All the contemporary conflicts are not energy wars. The Iraq and Libya wars were obviously energy wars, because Iraq has proven petroleum reserves of 140 billion barrels and it can produce 5 million barrels of crude oil per day, which is second only to Saudi Arabia’s 10 million barrels daily oil production and 266 billion barrels of proven petroleum reserves, while Libya used to produce 1.6 million barrels per day before the civil war in 2011 and has the proven reserves of 48 billion barrels.
The Syrian conflict has a different dimension to it. Syria does not produce much oil except approximately 385,000 barrels per day from the north-east in Deir al-Zor and has proven petroleum reserves of only 2.5 billion barrels. NATO’s involvement in the Syrian conflict is for the sake of ensuring Israel’s regional security. The single biggest threat to Israel’s regional security was posed by the Shi’a resistance axis comprising Iran, the Assad regime in Syria and their Lebanon-based proxy, Hezbollah.
During the course of 2006 Lebanon war, Hezbollah fired hundreds of rockets into northern Israel, and Israel’s defence community realised for the first time the nature of threat that Hezbollah and its patrons, Iran and the Assad regime in Syria, posed to Israel’s regional security. Those were only unguided rockets but it was a wakeup call for Israel’s military strategists that what will happen if Iran passed the guided missile technology to Hezbollah whose area of operations lies very close to the northern borders of Israel.
Washington’s military intervention in Afghanistan in October 2001 in the backdrop of the 9/11 terror attack, however, was different from all other wars. It was a war of imperial hubris and a war of liability rather than a war of choice. That’s why we didn’t see much commitment of troops and resources by the Bush administration in the initial years of the Afghan war, and only an year into the Afghan war, Bush invaded Iraq in March 2003 for its 140 billion barrels of petroleum reserves.
It was the Obama administration 2009-onward that made the Afghan war a bedrock of its foreign policy. By going dovish on Iraq, Obama wanted to offset his public perception of being a weak president by offering an alternative of a ‘just war,’ the Afghan war. And consequently, the number of US troops in Afghanistan spiked from 30,000 during the tenure of the neocon Bush administration to more than 100,000 during the term of the supposedly ‘pacifist’ Obama administration.

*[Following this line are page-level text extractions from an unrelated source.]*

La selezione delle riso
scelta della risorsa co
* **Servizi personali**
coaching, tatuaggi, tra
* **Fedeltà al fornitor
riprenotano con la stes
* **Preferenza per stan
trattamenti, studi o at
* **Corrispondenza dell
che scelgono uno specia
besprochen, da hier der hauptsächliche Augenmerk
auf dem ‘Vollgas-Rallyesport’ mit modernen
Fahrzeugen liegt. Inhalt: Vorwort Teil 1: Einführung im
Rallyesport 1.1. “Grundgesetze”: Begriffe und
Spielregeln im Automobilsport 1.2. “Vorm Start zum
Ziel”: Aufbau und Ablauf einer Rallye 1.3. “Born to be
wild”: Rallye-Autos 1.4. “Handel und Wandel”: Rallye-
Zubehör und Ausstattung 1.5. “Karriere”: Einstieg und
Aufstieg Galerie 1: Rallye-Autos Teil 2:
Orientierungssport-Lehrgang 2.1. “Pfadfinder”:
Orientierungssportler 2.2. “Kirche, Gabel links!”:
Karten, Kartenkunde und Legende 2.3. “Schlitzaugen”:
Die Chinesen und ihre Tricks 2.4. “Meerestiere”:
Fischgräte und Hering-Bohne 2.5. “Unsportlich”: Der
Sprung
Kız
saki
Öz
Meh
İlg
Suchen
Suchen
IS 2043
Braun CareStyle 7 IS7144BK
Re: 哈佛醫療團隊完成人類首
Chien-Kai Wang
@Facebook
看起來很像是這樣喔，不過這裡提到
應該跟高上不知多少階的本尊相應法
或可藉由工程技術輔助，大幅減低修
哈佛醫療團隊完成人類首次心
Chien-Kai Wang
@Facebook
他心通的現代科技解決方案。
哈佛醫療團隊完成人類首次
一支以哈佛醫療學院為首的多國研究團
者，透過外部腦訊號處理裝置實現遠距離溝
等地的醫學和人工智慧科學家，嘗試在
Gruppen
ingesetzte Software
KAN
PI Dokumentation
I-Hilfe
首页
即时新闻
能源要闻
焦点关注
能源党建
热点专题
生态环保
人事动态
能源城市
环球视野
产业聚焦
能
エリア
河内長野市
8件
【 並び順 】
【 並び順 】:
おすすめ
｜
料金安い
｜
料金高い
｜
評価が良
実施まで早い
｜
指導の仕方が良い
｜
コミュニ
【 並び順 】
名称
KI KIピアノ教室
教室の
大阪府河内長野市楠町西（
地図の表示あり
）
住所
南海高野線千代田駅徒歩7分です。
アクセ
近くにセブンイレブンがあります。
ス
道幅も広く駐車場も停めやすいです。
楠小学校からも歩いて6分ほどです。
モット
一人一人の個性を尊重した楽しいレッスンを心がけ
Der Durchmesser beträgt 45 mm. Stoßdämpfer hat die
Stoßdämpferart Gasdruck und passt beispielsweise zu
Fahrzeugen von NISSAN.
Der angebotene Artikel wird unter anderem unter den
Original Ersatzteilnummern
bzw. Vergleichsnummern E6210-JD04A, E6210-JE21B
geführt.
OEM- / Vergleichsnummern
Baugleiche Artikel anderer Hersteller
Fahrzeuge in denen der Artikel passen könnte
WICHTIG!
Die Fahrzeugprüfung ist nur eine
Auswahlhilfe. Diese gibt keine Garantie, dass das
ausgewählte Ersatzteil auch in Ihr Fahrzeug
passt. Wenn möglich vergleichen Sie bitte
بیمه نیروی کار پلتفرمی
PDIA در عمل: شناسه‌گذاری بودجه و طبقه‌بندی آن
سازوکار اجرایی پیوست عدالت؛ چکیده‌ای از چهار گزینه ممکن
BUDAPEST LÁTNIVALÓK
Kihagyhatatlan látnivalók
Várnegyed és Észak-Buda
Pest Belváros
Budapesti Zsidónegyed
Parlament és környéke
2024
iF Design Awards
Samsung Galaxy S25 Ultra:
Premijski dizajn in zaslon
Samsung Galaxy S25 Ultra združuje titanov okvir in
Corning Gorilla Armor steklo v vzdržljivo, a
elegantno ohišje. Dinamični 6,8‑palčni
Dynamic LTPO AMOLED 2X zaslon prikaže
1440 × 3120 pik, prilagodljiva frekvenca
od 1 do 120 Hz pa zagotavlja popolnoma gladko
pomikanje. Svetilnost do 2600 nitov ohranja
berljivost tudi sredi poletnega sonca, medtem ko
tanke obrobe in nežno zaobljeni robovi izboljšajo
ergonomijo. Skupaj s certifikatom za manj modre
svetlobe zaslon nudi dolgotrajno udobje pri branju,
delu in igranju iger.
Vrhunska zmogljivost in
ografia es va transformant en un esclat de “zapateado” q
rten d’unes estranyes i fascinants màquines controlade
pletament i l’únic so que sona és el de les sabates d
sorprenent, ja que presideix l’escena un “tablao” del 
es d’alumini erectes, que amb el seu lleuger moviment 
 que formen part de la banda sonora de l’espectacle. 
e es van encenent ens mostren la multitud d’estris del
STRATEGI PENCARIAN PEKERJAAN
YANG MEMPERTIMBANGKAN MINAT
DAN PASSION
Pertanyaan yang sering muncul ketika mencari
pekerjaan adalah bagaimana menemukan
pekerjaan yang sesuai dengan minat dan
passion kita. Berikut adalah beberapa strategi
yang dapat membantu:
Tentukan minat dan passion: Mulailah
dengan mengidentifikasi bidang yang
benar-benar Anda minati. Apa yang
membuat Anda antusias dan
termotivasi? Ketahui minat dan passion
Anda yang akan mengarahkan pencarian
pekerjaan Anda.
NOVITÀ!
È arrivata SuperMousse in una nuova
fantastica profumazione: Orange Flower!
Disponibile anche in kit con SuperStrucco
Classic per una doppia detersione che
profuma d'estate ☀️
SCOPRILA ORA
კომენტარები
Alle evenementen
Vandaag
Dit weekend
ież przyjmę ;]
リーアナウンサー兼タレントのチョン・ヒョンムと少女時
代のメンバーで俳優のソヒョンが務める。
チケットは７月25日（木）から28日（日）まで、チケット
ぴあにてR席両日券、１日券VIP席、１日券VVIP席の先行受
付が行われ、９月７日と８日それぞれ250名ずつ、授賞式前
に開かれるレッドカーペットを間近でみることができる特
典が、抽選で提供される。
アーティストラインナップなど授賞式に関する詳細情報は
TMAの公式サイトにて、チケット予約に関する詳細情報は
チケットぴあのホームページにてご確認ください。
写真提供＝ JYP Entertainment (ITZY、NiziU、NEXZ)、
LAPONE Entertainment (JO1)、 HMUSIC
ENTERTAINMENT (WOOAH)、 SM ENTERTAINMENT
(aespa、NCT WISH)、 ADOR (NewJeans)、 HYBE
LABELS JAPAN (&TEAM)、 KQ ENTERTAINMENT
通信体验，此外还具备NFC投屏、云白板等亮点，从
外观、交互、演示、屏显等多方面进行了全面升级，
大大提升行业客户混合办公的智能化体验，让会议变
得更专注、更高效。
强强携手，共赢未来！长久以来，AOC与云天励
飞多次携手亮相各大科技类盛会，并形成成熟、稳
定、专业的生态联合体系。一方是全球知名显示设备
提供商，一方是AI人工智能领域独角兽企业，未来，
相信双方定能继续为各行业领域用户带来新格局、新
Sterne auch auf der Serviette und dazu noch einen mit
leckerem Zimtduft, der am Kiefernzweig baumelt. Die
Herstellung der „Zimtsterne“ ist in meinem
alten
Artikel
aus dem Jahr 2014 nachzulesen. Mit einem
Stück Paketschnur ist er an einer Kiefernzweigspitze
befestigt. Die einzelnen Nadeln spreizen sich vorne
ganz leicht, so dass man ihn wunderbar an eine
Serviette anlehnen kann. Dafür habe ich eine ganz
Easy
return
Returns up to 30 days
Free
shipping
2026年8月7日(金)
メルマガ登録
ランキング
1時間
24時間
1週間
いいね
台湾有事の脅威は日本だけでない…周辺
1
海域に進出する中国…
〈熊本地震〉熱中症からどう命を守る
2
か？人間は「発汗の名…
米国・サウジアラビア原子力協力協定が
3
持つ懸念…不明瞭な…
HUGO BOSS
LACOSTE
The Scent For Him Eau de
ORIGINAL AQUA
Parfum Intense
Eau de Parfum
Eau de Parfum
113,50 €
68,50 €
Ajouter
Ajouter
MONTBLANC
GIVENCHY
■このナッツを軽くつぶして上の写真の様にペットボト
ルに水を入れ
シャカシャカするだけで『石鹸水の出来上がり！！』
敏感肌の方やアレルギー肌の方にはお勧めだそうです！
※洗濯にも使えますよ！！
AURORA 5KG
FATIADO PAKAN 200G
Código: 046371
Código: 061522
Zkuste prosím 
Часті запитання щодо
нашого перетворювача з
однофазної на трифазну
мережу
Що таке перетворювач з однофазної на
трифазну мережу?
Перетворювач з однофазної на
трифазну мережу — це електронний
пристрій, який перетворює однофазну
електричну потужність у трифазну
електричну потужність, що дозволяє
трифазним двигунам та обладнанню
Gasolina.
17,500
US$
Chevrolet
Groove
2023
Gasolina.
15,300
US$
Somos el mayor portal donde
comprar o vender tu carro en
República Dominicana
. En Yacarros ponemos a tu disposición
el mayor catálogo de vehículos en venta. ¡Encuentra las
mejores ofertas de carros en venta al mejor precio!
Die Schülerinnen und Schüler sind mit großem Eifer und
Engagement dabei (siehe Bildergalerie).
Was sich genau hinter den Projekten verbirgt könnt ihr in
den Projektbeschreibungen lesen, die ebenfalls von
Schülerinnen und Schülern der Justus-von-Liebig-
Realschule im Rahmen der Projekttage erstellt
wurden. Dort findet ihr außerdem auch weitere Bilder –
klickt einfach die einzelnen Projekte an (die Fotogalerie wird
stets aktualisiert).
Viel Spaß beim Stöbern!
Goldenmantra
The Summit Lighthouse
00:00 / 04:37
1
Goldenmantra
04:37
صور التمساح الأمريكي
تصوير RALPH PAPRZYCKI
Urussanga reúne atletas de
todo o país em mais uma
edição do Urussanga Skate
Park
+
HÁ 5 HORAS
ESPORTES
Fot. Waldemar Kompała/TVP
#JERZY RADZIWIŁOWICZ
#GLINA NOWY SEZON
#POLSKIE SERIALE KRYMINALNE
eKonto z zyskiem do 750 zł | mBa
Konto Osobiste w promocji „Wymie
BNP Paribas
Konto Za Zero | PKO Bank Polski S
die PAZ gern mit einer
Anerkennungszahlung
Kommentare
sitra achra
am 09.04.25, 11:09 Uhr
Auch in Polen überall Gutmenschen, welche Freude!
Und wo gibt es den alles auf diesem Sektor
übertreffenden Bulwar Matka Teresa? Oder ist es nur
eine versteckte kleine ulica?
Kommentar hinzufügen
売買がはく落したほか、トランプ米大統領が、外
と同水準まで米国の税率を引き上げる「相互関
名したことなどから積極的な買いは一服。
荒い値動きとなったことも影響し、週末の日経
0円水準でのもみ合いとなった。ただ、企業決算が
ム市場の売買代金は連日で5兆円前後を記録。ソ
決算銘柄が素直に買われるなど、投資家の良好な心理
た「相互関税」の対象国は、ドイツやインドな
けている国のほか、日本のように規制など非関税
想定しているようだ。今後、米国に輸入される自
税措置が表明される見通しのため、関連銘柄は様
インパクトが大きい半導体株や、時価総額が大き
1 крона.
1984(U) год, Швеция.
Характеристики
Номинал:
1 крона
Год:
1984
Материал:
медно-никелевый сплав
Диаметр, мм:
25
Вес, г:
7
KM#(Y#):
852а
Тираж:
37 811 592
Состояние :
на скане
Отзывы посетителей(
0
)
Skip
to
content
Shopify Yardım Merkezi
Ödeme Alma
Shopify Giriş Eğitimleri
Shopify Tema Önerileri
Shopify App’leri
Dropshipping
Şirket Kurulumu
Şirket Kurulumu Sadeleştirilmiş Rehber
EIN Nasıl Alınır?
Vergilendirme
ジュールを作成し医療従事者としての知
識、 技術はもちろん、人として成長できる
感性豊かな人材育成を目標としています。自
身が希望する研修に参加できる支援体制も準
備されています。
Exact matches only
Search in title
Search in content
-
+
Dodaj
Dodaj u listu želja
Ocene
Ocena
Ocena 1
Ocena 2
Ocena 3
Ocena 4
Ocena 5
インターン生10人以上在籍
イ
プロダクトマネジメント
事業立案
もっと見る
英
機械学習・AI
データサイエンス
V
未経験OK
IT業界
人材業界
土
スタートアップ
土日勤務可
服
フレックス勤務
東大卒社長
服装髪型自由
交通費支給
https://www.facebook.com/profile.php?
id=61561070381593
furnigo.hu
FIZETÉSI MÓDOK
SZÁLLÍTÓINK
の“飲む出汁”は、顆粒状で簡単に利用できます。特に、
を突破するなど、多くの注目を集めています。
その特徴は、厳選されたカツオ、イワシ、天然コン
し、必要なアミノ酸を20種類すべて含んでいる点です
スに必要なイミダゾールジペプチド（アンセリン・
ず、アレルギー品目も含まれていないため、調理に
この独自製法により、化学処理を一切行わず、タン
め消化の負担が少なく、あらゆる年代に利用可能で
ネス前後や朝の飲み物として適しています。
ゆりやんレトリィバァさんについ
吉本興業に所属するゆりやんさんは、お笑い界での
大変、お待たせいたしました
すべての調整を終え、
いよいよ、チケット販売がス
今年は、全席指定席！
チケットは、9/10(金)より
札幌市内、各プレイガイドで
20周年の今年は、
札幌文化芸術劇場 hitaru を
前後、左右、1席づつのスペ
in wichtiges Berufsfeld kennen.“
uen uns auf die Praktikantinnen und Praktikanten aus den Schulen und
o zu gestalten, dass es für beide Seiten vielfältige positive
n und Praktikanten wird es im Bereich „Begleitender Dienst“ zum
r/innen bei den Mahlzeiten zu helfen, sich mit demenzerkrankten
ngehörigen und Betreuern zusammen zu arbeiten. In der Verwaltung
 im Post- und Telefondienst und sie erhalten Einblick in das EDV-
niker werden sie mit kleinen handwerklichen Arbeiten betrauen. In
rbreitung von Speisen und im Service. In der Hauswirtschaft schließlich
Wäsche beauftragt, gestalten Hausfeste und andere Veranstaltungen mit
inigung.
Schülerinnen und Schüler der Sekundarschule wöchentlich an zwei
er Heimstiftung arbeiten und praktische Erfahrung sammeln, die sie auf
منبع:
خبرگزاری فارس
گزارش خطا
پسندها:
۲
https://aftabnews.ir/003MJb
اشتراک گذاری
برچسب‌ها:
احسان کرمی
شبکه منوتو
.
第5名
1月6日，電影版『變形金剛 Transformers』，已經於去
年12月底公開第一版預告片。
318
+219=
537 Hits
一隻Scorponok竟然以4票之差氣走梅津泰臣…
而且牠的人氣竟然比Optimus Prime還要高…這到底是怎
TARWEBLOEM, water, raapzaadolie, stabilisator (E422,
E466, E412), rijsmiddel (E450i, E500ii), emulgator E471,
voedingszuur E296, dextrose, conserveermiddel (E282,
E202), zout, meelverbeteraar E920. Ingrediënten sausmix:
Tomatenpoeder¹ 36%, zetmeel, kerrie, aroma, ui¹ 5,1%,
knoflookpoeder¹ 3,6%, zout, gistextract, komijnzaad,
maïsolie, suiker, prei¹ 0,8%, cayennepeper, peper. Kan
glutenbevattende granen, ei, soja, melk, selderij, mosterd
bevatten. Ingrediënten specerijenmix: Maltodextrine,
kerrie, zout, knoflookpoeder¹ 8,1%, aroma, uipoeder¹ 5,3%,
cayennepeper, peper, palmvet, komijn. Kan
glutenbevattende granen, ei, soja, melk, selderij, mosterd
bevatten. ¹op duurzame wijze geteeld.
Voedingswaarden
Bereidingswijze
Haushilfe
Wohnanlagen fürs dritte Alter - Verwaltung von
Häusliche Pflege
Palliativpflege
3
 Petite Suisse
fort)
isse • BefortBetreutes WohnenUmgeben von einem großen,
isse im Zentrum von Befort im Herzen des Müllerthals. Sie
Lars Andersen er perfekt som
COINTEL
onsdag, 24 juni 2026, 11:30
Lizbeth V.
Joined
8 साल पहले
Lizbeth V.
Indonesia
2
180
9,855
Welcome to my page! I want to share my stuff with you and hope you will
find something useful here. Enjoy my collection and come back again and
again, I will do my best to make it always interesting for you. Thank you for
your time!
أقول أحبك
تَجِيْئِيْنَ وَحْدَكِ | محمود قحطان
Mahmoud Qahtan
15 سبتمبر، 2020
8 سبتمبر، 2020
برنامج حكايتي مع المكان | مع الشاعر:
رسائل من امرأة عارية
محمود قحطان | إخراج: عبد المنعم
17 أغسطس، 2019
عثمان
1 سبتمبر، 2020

It bears mentioning that during the election campaign of 2008 before he was elected president, Barack Obama made an artificial distinction between the supposedly ‘just war’ in Afghanistan and the unjust war in Iraq. In accordance with the flawed distinction, he pledged that he would withdraw American troops from Iraq but not from Afghanistan.
The unilateral intervention in Iraq by the Bush administration was highly unpopular among the American electorate. Therefore, Obama’s election pledge of complete withdrawal of the US troops from Iraq struck a chord with the voters and they gave an overwhelming mandate to the ostensibly ‘pacifist’ contender during his first term as the president.
In keeping with the election pledge, President Obama did manage to successfully withdraw American troops from Iraq in December 2011 during the first term as the president, but only to commit thousands of American troops and the US Air Force to Iraq just a couple of years later during the second term as the president when the Islamic State overran Mosul and Anbar in early 2014.
The borders between Iraq and Syria are poorly guarded and highly porous. The Obama administration’s policy of nurturing militants against the Assad regime in Syria for the first three years of the Syrian civil war from 2011 to 2014 was bound to backfire sooner or later.